Luca blinks. "You don't care that she's pregnant with another man's child?"
"We're not living in the Dark Ages, Luca. She's your daughter. She's educated. In our world, marriage is about alliance, not purity." I lean forward. "Leo's not exactly a prize. If anything, a woman who's already proven she can have children is valuable."
Luca studies me for a long moment. Then he nods slowly.
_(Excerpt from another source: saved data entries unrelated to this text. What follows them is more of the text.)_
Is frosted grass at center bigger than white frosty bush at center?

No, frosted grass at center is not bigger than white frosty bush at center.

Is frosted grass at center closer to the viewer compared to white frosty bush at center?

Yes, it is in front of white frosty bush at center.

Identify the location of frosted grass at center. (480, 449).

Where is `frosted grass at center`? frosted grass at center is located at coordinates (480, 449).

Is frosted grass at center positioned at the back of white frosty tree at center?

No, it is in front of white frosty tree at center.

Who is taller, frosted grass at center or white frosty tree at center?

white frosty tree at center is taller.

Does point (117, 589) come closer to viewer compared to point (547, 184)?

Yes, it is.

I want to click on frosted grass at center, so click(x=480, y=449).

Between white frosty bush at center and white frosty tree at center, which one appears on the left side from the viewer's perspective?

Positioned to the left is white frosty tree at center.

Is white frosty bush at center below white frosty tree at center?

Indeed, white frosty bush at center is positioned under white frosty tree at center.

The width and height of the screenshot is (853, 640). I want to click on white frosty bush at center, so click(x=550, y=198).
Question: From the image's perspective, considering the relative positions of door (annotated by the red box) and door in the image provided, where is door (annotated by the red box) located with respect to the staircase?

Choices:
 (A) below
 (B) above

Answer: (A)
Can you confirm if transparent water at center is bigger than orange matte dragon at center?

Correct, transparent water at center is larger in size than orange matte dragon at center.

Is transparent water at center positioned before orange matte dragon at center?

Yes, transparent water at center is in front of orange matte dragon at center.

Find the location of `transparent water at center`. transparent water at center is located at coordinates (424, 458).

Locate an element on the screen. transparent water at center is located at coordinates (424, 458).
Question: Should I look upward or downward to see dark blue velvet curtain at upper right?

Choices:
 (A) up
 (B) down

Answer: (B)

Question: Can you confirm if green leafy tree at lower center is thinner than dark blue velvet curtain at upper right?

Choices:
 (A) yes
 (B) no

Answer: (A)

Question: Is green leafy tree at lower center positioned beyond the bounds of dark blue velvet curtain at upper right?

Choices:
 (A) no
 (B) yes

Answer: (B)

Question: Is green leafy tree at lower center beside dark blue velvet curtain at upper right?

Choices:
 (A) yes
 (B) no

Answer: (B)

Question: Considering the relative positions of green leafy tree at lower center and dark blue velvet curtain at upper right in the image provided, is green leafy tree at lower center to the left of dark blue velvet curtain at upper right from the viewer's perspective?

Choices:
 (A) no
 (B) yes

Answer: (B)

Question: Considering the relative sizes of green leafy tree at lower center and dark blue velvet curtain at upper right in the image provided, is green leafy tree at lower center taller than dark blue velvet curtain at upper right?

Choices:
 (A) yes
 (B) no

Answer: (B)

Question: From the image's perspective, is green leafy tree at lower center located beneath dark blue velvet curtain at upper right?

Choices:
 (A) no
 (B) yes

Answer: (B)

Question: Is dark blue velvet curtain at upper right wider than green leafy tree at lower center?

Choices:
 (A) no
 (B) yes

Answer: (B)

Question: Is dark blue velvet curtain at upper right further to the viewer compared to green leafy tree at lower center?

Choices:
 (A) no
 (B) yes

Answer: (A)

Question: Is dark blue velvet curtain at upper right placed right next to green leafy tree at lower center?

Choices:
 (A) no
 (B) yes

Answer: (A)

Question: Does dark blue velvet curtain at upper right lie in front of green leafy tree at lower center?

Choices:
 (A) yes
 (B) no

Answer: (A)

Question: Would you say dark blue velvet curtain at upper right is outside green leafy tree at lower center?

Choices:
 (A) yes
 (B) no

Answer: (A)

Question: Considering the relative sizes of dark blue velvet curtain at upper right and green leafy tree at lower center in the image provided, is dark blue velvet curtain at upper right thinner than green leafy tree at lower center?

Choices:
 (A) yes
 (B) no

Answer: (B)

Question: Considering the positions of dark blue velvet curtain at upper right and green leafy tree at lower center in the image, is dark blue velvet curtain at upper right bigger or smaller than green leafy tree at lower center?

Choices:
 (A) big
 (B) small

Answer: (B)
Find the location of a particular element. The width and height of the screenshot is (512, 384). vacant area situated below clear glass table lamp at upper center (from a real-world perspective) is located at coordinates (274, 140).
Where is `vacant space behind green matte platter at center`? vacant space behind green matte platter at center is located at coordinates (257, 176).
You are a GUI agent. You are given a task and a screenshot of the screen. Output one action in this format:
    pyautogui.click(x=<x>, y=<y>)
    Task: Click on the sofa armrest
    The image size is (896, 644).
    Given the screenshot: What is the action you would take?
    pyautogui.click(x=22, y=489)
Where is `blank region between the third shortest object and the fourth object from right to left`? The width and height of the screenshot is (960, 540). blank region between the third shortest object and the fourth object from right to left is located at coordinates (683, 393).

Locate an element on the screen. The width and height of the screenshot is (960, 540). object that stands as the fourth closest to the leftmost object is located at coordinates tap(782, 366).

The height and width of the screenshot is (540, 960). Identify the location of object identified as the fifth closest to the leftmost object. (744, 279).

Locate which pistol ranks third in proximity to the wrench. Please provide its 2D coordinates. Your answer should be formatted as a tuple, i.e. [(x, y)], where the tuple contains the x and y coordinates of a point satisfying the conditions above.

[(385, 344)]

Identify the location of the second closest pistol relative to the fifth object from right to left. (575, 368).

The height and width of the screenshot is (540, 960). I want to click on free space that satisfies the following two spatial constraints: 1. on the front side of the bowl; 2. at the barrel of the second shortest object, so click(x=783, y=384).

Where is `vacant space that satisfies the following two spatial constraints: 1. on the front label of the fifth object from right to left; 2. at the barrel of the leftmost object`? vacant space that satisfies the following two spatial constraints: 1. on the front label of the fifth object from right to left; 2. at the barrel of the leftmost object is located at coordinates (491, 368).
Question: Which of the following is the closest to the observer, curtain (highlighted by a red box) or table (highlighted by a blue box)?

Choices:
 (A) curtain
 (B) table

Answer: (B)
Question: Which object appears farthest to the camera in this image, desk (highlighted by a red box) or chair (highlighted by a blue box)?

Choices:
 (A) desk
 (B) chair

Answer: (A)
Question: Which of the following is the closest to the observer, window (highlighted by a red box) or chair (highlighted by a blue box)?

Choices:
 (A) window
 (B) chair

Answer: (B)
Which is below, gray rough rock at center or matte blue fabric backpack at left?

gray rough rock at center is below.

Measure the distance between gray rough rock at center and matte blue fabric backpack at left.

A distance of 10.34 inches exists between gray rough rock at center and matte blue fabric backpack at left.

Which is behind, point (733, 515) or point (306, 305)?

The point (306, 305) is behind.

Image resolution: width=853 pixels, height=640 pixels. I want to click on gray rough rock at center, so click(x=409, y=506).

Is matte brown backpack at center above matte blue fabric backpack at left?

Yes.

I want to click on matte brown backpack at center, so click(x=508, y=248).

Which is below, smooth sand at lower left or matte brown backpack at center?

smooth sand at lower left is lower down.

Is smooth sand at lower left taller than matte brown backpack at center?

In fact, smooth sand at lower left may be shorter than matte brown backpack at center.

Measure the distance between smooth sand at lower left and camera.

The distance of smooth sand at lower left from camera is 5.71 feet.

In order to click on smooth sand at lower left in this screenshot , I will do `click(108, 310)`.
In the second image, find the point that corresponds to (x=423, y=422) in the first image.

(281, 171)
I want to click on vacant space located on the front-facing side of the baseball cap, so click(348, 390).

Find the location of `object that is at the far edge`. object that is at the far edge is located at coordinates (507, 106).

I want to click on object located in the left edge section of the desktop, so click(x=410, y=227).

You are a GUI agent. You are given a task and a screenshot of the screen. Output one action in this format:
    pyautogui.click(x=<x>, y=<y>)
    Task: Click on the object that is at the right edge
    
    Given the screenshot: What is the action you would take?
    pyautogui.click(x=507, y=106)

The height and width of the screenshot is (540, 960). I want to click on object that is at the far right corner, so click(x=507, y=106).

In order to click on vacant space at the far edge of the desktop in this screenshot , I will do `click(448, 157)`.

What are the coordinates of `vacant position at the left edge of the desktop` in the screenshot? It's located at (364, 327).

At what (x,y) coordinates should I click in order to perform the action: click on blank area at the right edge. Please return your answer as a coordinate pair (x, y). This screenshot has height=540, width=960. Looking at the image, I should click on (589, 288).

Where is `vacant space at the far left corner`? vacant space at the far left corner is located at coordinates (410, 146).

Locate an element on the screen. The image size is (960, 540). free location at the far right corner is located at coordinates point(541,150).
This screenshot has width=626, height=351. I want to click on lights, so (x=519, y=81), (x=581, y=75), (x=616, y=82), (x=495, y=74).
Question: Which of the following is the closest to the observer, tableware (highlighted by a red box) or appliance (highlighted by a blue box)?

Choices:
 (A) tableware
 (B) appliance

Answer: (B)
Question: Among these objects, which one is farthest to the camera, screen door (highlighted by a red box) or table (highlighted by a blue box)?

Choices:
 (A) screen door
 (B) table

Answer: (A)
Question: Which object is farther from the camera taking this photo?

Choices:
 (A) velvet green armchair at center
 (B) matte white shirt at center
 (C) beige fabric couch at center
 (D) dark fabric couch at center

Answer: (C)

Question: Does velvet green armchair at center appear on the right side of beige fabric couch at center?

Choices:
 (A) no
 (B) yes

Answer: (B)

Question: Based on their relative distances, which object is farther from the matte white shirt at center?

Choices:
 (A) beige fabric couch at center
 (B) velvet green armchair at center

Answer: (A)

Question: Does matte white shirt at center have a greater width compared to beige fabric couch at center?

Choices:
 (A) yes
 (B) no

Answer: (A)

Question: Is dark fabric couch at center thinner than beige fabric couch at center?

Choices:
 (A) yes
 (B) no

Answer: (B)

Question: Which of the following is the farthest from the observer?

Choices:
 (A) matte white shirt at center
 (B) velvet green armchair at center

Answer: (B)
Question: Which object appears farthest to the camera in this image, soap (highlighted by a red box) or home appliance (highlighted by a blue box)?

"You'd take her? Pregnant, disgraced, exiled?"
"I'd take her."
"And Leo? He's okay with this?"
I nearly laugh. "Leo will do what I tell him to do. He doesn't get a choice."
"She's not going to like this."
"She'll adjust." I take the whiskey glass. "They both will."
Luca raises his glass. "To family. And the alliances that bind us."
"To family."
We drink.
But as the whiskey burns down my throat, something sits wrong in my chest.
I run through the logic the way I always do after a decision — checking for weak points, for angles I haven't considered.
The arrangement makes sense. Leo needs structure.
Luca needs an alliance that has teeth. His daughter is educated, capable, from the right bloodline.
The pregnancy is an inconvenience, not a dealbreaker, not in this world.
I've seen men take worse complications for less benefit.
So why does this feel like I've just signed something I can't take back?
I think it has to do with Lucas' daughter not having a choice in this because I’m sure my friend won’t ask for his daughter's permission.
Fucking hell, I’m not sure I know what to think about that.
I arranged the rest of her life and I didn't even ask her name.
In another world, in another version of this, that wouldn't bother me.
In this business, people get arranged all the time.
Daughters traded for alliances. Heirs wed to secure territory.
It's the architecture of power, and I've built inside it my whole life.
But it still bothers me.
I file the feeling away. There's no room for it now.
Once Leo's married and settled, I'll be free. Free to find Aurora — the woman I've been circling back to in my head for a month. Free to track her down wherever she's gone and make her understand that a few days wasn't a beginning and an ending. It was just a beginning.
I'm keeping her. That is the plan now.
"Axel?" Luca's watching me. "You alright? You look distracted."
"I'm fine." I force my attention back. "Just thinking about next steps."
"Well, first step is telling my daughter." He doesn't look happy about it. "She's at the countryside estate. I'll have her brought back for the engagement party. You and Leo can meet her then."
"Sounds good," I say.
We talk details for another hour. Contracts. Timeline. The optics of announcing an alliance between the Santego and Luca families.
By the time I leave, it's dark. Viktor's waiting by the car, Sergei and Alexei passing a cigarette between them.
"How'd it go?" Viktor asks as we drive away.
"It's done. Leo's getting married."
"To Luca's daughter?"
"Yeah."
"Does Leo know?"
"He will." I stare out the window at the passing lights. "Whether he likes it or not doesn't matter. This is happening."
Viktor nods like this makes perfect sense.
I lean back, close my eyes, and try not to imagine how I’ll devour Aurora once I find her.